Quant au riz il est servi d'office avec tous les plats. Le thé vert est gratuit lorsqu'il est chaud à la théière. Nous nous plions à la coutume des étrangers qui ne boivent que de l'eau minérale et s'interdisent les glaçons. La petite bouteille ne coûte que 500 riels, soit 10 centimes. On en trouve souvent deux offertes dans les chambres d'hôtel. Il arrive que l'on se fasse racketter, mais comment le reprocher aux autochtones dont l'extrême pauvreté tranche avec notre pouvoir d'achat ?
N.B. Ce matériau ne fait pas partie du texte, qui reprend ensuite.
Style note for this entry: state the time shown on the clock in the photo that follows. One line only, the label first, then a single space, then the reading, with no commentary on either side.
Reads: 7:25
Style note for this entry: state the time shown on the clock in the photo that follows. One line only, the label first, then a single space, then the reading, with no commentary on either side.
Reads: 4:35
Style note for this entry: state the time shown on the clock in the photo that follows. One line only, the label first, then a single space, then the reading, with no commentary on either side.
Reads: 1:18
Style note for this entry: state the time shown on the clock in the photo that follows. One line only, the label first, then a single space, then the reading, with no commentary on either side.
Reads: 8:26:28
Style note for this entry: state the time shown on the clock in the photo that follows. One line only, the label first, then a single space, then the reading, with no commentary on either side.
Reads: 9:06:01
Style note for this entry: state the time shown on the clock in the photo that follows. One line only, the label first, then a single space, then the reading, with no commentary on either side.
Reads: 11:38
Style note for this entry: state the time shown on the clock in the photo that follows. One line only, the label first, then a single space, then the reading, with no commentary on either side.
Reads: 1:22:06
La première halte n'est pas des plus réjouissantes, mais elle garantit au peuple cambodgien de ne pas oublier la sinistre époque des Khmers rouges qui assassinèrent 1,7 million d'individus, 20% de la population, de manières expéditives et plus brutales les unes que les autres. Sur cette colline de Phnom Sampeau on poussait les condamnés dans le vide jusqu'au bas de la grotte : 10 000 morts. Il suffisait de porter des lunettes ou de parler une langue étrangère pour être considéré comme un intellectuel, donc un ennemi de la révolution, et être immédiatement exécuté. Comment comprendre cette boucherie perpétuée souvent par des jeunes paysans, garçons et filles, illettrés, mais sous les ordres d'hommes ayant fait leurs universités à la Sorbonne ? On raconte que la CIA aurait conseillé aux fonctionnaires de rejoindre les Khmers rouges pour infiltrer le mouvement maoïste. La paranoïa aurait condamné illico l'intégralité des fonctionnaires, et à leur suite les enseignants, les médecins, etc.
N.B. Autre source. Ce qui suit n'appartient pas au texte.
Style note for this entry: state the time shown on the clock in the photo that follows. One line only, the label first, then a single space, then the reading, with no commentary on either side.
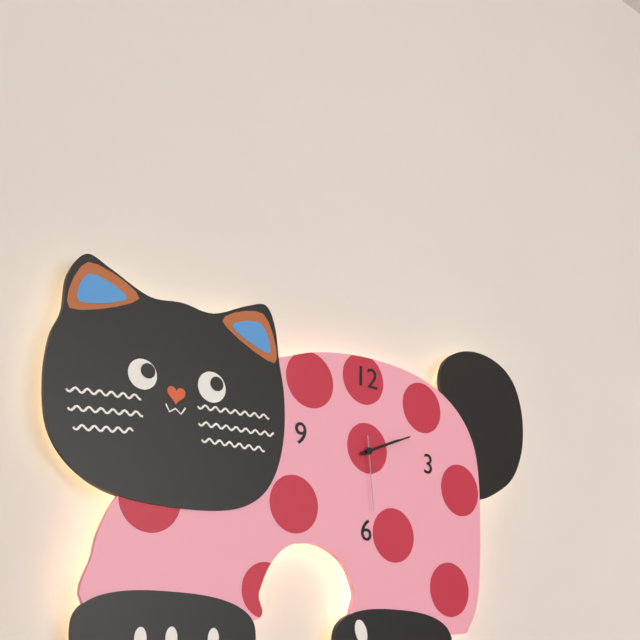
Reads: 2:11:29
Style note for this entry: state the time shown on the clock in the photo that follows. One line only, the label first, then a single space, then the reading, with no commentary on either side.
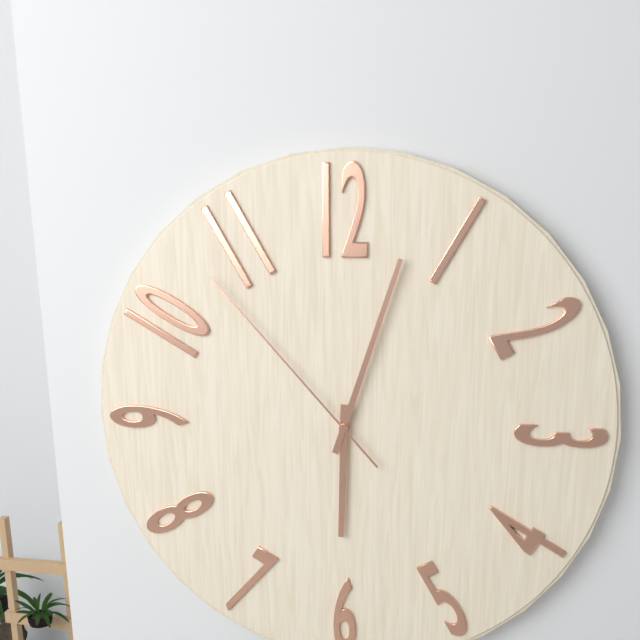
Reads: 6:03:53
Mais l'explication est évidemment beaucoup plus complexe. Il faut remonter loin dans l'histoire du peuple khmer, se rappeler la colonisation de l'Indochine par la France, la guerre du Vietnam qui généra autant de bombes sur le Cambodge et des plus sales (le mélange bombes lacrymogènes + napalm = bombes au cyanure, information non officielle qui sortira un de ces jours quand les USA seront accusés de crime contre l'humanité), l'autodestruction des Khmers rouges, les Casques bleus de l'ONU transformant le pays en un immense bordel pour arriver à la corruption de nombreux dirigeants (collusion avec la police et la mafia), la mise à sac du pays (dilapidation des bois précieux, minerais, pêche, etc., vendus à l'étranger)... À part le tourisme et l'industrie textile le Cambodge ne vit que de l'assistanat de pays étrangers. Nombreuses ONG font leur beurre sur le dos de la misère, tout le monde le sait. Il faudrait plus d'un article pour tenter de comprendre la boucherie des années 70 qui rappelle furieusement le délire des gardes rouges que le gouvernement chinois finira par zigouiller après les avoir créés. Octroyer le pouvoir de vie et de mort à des jeunes gens illettrés a déjà fait ses preuves dans l'Histoire.
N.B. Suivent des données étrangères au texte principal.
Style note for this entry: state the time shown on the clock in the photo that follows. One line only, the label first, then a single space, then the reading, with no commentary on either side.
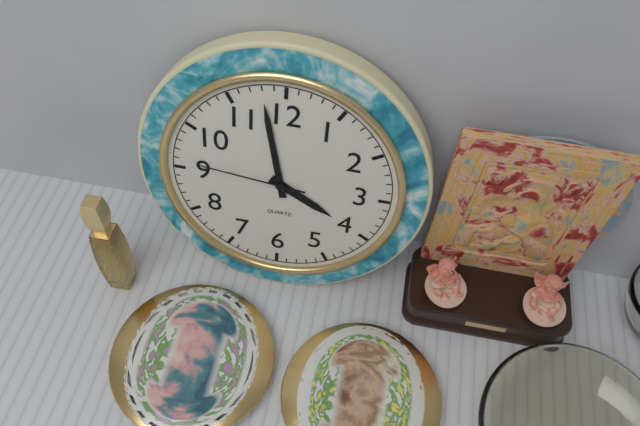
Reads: 3:58:46
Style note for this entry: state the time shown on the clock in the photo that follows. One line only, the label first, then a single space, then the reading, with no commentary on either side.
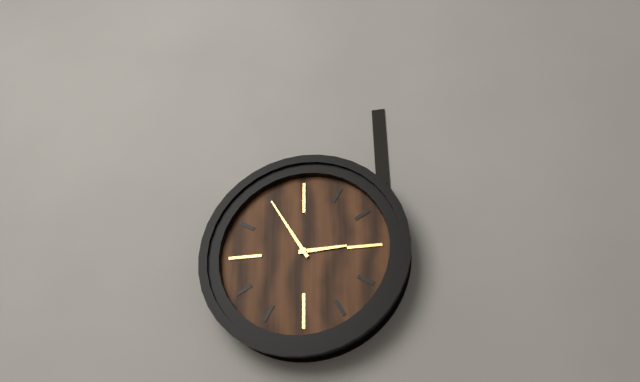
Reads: 2:55
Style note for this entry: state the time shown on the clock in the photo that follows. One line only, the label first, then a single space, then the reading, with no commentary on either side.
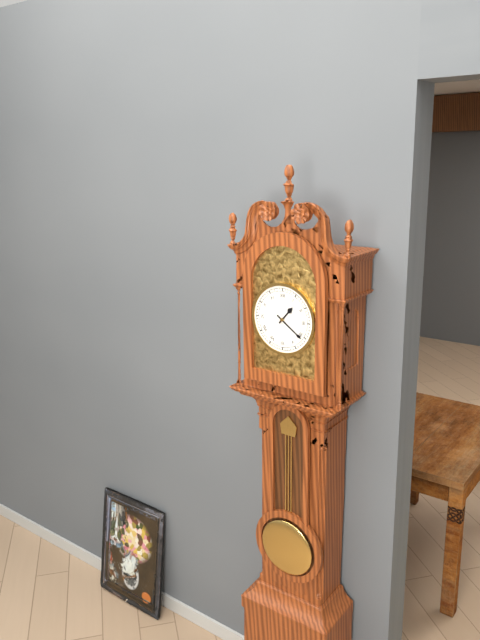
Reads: 1:21
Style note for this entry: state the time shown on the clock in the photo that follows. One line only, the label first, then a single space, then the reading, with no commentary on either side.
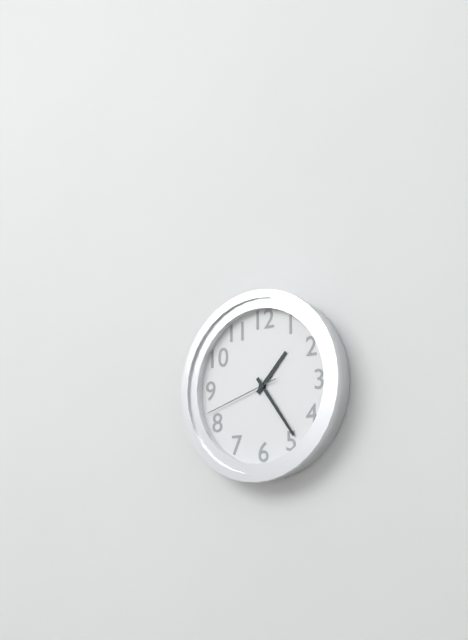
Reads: 1:24:42
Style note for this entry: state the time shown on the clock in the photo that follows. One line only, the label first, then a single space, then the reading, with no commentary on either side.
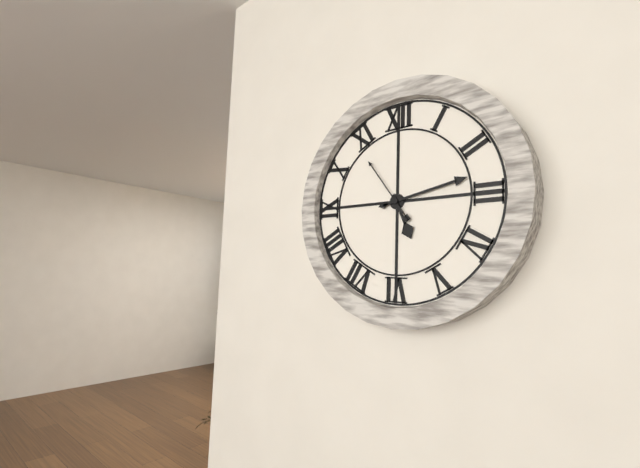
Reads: 5:13:54
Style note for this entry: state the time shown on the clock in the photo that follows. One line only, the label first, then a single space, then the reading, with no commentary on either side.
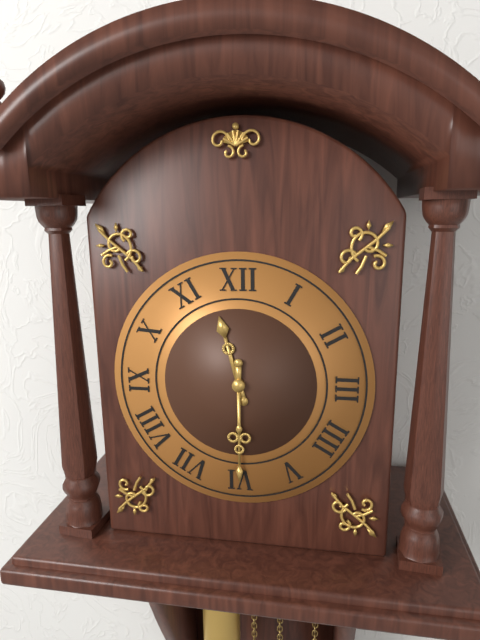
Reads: 11:30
L'un de nos conducteurs de tuk-tuk raconte qu'il avait trois ans lorsque ses parents, instituteurs, ont été assassinés sous ses yeux. Enfermé avec soixante autres gamins, sans boire ni manger, qui mouraient au fur et à mesure, il fut l'un des trois rescapés et fut ensuite adopté. On se souvient de la vague d'adoption qui avait atteint alors l'occident...


La suite de la visite est moins glauque. Françoise filme les petits singes qui gardent le temple bouddhiste. Le style est toujours très indien, kitsch à souhait.